Convert every line of the listing below into a JSON list of strings, one string per line, omitting blank lines. Leave the pictures out of your answer.

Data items
—————

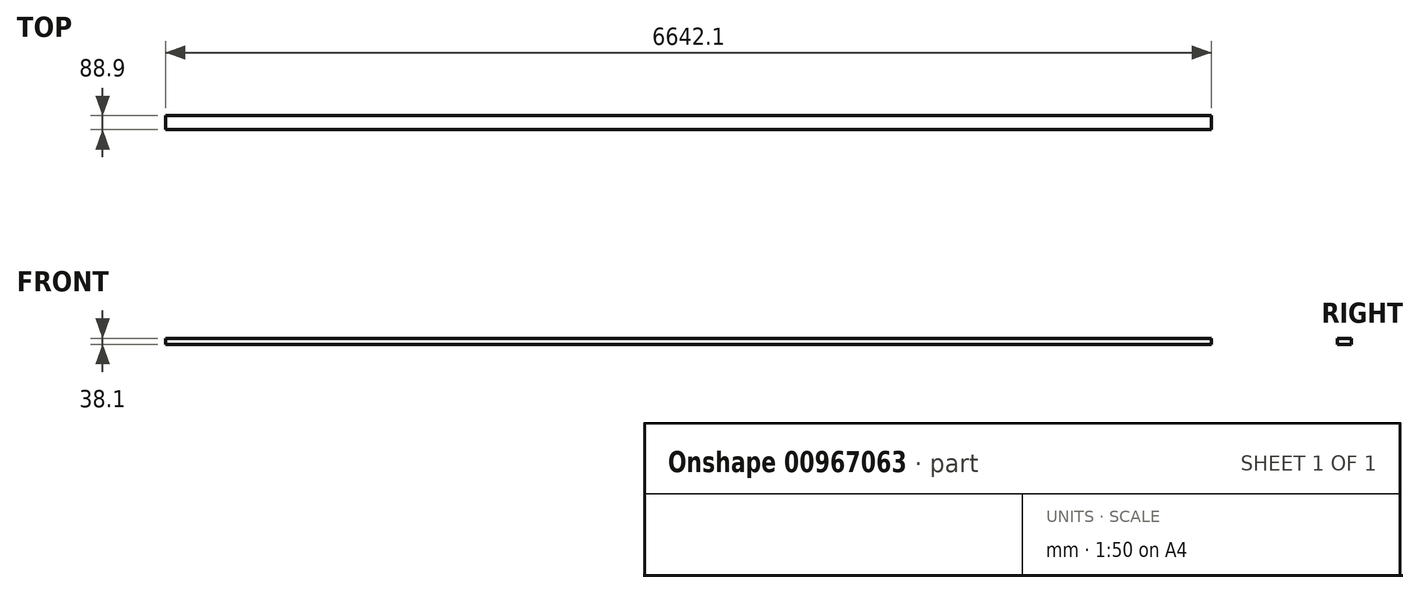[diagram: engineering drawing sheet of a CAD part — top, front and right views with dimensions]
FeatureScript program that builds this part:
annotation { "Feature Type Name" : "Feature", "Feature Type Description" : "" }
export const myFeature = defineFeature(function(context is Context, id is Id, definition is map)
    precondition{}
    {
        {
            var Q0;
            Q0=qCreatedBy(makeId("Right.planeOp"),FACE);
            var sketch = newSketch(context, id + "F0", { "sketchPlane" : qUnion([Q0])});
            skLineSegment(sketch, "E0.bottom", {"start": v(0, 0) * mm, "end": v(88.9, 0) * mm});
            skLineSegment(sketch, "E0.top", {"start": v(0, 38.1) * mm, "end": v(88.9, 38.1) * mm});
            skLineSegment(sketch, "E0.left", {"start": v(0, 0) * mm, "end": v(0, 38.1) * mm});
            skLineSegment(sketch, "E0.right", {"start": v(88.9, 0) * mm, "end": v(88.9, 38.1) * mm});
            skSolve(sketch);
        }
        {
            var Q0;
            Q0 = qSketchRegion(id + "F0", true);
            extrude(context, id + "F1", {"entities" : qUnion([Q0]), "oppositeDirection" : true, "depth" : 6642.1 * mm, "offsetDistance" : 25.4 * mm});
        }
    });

—————

**Exercise response**
[
  "[diagram: engineering drawing sheet of a CAD part — top, front and right views with dimensions]",
  "FeatureScript program that builds this part:",
  "annotation { \"Feature Type Name\" : \"Feature\", \"Feature Type Description\" : \"\" }",
  "export const myFeature = defineFeature(function(context is Context, id is Id, definition is map)",
  "    precondition{}",
  "    {",
  "        {",
  "            var Q0;",
  "            Q0=qCreatedBy(makeId(\"Right.planeOp\"),FACE);",
  "            var sketch = newSketch(context, id + \"F0\", { \"sketchPlane\" : qUnion([Q0])});",
  "            skLineSegment(sketch, \"E0.bottom\", {\"start\": v(0, 0) * mm, \"end\": v(88.9, 0) * mm});",
  "            skLineSegment(sketch, \"E0.top\", {\"start\": v(0, 38.1) * mm, \"end\": v(88.9, 38.1) * mm});",
  "            skLineSegment(sketch, \"E0.left\", {\"start\": v(0, 0) * mm, \"end\": v(0, 38.1) * mm});",
  "            skLineSegment(sketch, \"E0.right\", {\"start\": v(88.9, 0) * mm, \"end\": v(88.9, 38.1) * mm});",
  "            skSolve(sketch);",
  "        }",
  "        {",
  "            var Q0;",
  "            Q0 = qSketchRegion(id + \"F0\", true);",
  "            extrude(context, id + \"F1\", {\"entities\" : qUnion([Q0]), \"oppositeDirection\" : true, \"depth\" : 6642.1 * mm, \"offsetDistance\" : 25.4 * mm});",
  "        }",
  "    });"
]